### Task details
Transcribe all of the records word for word, please, omitting the pictures.

### Source information
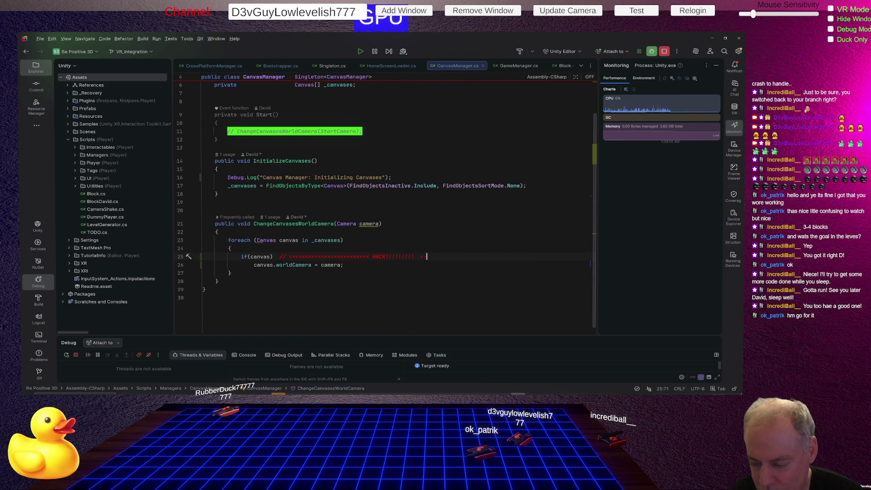
pyautogui.write('-----------------')
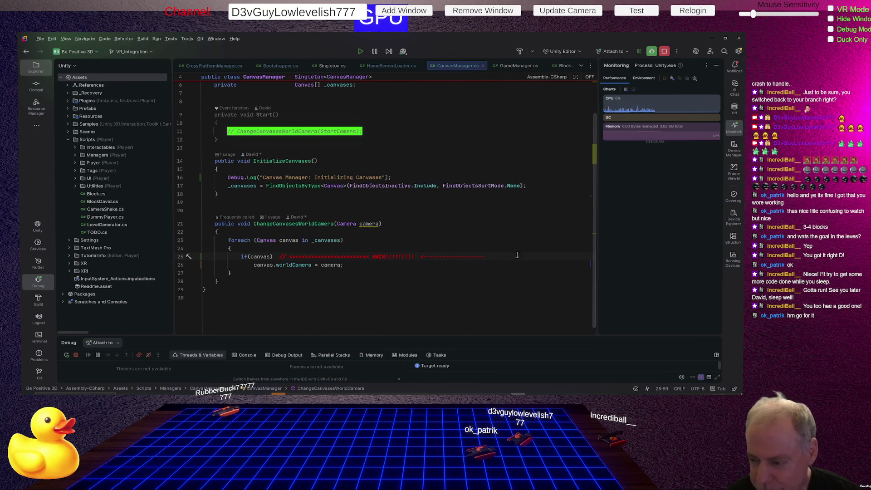
pyautogui.write('-')
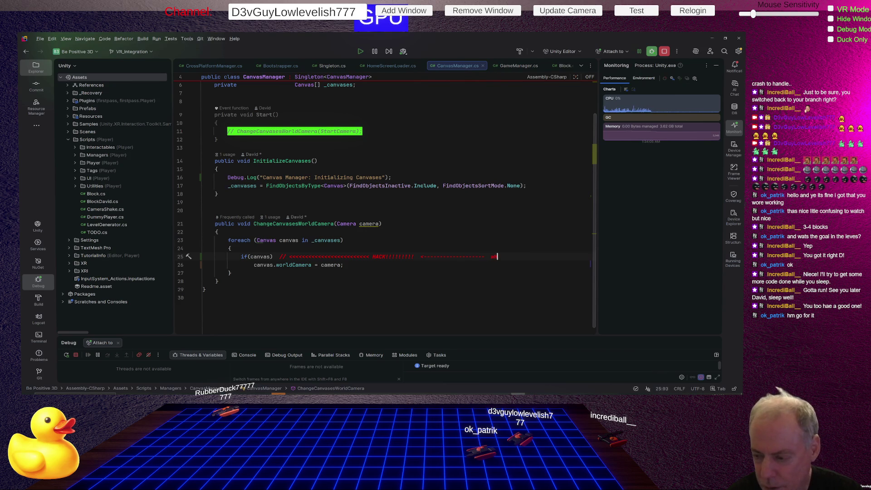
pyautogui.press('BackSpace')
pyautogui.press('Caps_Lock')
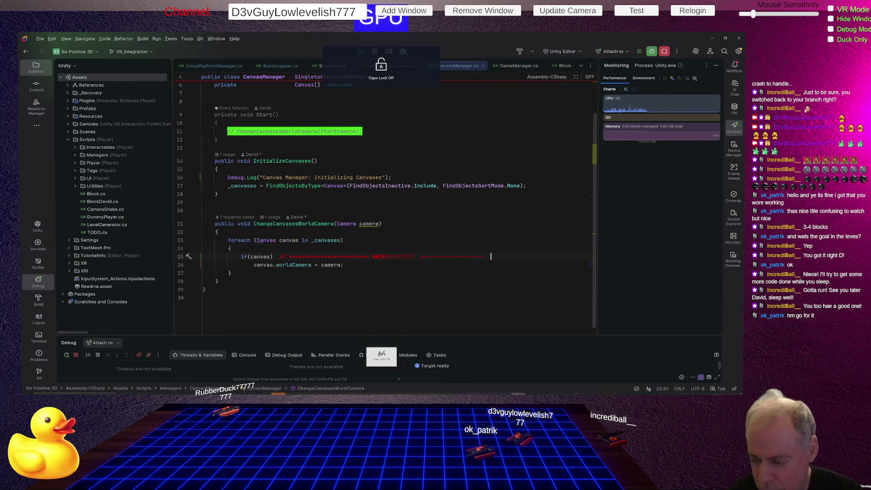
# Finish the comment with the question 'Why are some canvases NULL????'.
pyautogui.press('Caps_Lock')
pyautogui.write('W')
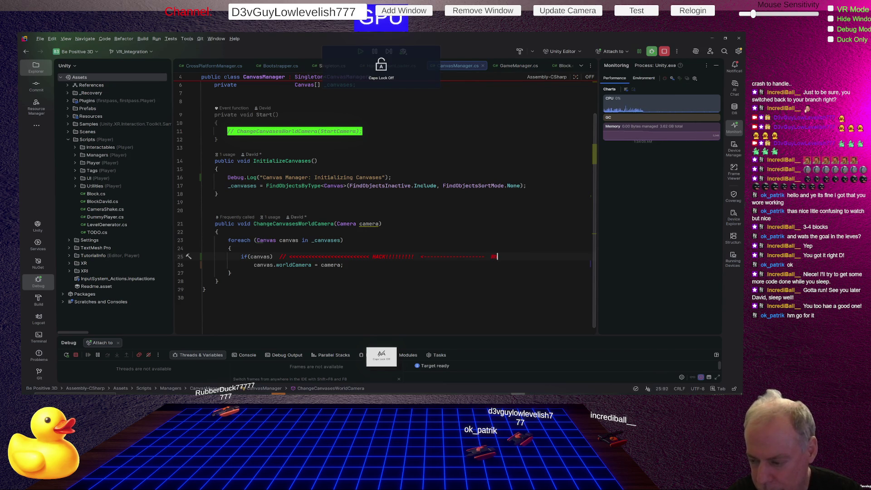
pyautogui.write('hy do we need')
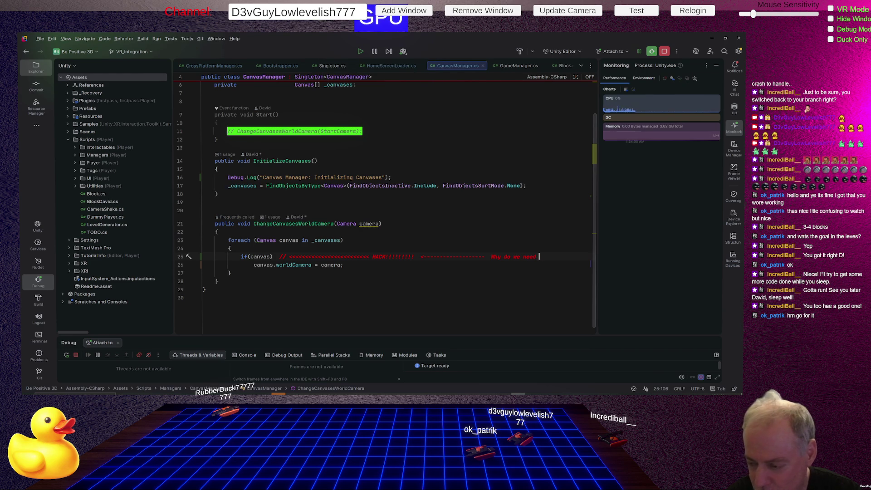
pyautogui.press('BackSpace')
pyautogui.press('BackSpace')
pyautogui.press('BackSpace')
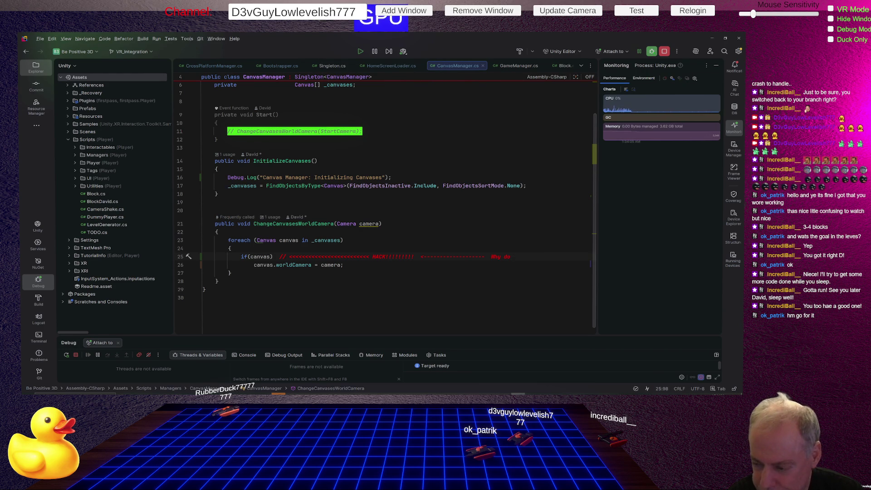
pyautogui.press('BackSpace')
pyautogui.press('BackSpace')
pyautogui.press('BackSpace')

### Exercise solution
pyautogui.write('-----------------')
pyautogui.write('-')
pyautogui.press('BackSpace')
pyautogui.press('Caps_Lock')
# Finish the comment with the question 'Why are some canvases NULL????'.
pyautogui.press('Caps_Lock')
pyautogui.write('W')
pyautogui.write('hy do we need')
pyautogui.press('BackSpace')
pyautogui.press('BackSpace')
pyautogui.press('BackSpace')
pyautogui.press('BackSpace')
pyautogui.press('BackSpace')
pyautogui.press('BackSpace')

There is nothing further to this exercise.